Breach taxonomy
Summary
Beginning June 19, 2024, Sonic Automotive experienced disruptions to its dealer management system (DMS), customer relationship management (CRM), and other sales, inventory, and accounting systems due to a ransomware attack on CDK Global, the third-party provider of these systems. Basic DMS functionality was restored by the filing date but the CRM and other systems remained offline.
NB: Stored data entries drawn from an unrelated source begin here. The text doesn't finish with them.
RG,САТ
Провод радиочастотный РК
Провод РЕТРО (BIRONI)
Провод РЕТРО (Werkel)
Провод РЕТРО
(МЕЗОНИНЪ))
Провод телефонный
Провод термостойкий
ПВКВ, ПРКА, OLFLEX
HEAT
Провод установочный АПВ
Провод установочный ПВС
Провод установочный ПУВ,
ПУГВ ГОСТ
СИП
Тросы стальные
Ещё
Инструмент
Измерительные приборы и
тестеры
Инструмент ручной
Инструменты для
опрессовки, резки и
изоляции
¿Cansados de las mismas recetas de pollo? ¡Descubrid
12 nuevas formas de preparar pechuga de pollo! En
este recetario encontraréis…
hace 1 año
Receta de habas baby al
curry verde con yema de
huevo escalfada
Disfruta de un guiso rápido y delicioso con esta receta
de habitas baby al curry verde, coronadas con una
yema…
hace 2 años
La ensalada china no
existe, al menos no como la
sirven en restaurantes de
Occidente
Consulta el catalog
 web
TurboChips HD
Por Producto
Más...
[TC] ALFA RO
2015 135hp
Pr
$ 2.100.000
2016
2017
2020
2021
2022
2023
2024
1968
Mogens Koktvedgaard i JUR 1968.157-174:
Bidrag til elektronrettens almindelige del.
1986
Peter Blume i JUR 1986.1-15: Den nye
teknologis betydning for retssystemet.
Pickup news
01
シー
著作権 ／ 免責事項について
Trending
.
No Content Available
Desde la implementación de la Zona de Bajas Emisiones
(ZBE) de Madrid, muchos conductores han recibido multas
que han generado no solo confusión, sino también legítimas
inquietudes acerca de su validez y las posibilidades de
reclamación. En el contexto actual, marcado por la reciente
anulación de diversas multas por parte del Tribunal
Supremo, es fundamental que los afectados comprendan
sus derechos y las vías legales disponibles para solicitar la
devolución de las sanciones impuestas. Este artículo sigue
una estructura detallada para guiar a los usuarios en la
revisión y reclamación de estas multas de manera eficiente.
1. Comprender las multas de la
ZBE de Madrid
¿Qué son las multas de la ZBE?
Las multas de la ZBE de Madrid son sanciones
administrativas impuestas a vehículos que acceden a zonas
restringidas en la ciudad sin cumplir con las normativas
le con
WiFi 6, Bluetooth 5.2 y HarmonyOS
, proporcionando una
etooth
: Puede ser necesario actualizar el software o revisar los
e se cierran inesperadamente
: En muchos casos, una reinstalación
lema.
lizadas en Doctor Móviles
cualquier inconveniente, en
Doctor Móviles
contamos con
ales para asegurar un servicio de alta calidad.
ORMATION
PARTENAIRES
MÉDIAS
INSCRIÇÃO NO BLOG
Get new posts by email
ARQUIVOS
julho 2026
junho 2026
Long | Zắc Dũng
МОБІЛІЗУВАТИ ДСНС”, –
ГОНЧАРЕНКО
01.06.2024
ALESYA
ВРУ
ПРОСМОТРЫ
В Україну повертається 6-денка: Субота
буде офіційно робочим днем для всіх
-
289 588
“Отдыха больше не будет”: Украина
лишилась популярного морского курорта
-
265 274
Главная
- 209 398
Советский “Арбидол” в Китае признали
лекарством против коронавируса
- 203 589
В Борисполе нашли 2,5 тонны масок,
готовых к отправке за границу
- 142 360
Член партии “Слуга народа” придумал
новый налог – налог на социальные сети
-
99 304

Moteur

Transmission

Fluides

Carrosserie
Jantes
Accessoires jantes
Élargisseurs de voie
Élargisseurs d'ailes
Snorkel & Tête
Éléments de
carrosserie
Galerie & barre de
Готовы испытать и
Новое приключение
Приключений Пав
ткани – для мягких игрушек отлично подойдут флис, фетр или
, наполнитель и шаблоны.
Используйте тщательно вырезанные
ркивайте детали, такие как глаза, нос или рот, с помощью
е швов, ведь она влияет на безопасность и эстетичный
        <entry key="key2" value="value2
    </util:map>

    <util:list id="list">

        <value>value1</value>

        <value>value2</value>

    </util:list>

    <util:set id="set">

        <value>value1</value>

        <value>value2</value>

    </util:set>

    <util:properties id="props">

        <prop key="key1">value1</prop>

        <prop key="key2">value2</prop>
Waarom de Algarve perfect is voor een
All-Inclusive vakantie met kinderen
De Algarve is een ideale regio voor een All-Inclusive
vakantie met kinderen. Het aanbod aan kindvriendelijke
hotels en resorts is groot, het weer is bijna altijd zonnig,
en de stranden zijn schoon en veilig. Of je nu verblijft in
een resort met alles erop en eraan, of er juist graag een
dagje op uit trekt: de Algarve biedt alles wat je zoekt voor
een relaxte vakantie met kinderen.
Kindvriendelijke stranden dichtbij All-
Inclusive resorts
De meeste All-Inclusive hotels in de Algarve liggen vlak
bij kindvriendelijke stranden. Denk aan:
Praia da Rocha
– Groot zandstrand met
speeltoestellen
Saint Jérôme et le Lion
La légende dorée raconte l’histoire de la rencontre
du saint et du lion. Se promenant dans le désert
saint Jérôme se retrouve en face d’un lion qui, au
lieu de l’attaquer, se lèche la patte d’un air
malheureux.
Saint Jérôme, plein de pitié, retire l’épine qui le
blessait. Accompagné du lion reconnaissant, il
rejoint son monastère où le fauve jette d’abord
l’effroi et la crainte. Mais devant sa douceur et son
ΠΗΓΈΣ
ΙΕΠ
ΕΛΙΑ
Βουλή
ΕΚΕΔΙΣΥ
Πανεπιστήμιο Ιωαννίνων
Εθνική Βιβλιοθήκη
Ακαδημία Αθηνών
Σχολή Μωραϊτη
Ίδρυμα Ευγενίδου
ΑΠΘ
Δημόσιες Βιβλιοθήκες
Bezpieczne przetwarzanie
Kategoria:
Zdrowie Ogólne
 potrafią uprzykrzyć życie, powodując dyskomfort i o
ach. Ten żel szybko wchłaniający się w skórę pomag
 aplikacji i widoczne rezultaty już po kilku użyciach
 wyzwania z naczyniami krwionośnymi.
The incident was expected to have a material adverse impact on Sonic's Q2 2024 earnings due to slower vehicle sales during the affected period.
Tagging rationale
ThreatUnknown
Filing does not attribute the CDK Global incident to any specific threat actor; it only references a cybersecurity incident experienced by CDK → UNKNOWN.
MethodsSystem OutageSupply Chain
Systems outage resulted from CDK Global's cybersecurity incident affecting Sonic's third-party dealer management systems, making this a supply chain attack vector.
AssetsRevenue Process
Sonic's DMS, CRM, and systems supporting vehicle sales, inventory, and accounting — all core revenue-generating operations — were disrupted.
EffectsBiz Interruption
Disruption to DMS and CRM caused slower vehicle sales and a material adverse impact on Q2 2024 earnings, resulting in significant business interruption.
Business continuityFailed
Basic DMS functionality was partially restored but CRM and other critical systems remained offline at filing date with no clear restoration timeline, and material financial impact on Q2 results was disclosed → Failed.
Impact
CDK Global supply chain attack disrupted Sonic's core dealer operations for weeks causing material impact on Q2 2024 earnings due to reduced vehicle sales.
InsuranceNot disclosed
Filing makes no mention of insurance.
Read the original SEC filing excerpt
Item 1.05. Material Cybersecurity Incidents. As previously disclosed on its Current Report on Form 8-K filed on June 21, 2024, Sonic Automotive, Inc. has experienced disruptions since June 19, 2024 in its access to certain information systems provided to the Company by CDK Global due to a cybersecurity incident experienced by CDK. The affected systems include the Company's dealer management system, its customer relationship management system and other systems that support sales, inventory and accounting functions. As of the date of this filing, access to the basic functionality of the DMS has been restored. Other Affected Systems, including the CRM and certain functions of the DMS, remain offline as the Company continues to investigate and test such systems. The timing of restoration of full access to all Affected Systems remains unclear. Based on the information available to the Company on the date hereof, the Company concluded that the Incident is reasonably likely to have a material impact on the Company's results of operation for the second fiscal quarter ended June 30, 2024 due to, among other things, a slower rate of vehicle sales during the period since June 19, 2024 due to the impact of the Incident on the Affected Systems.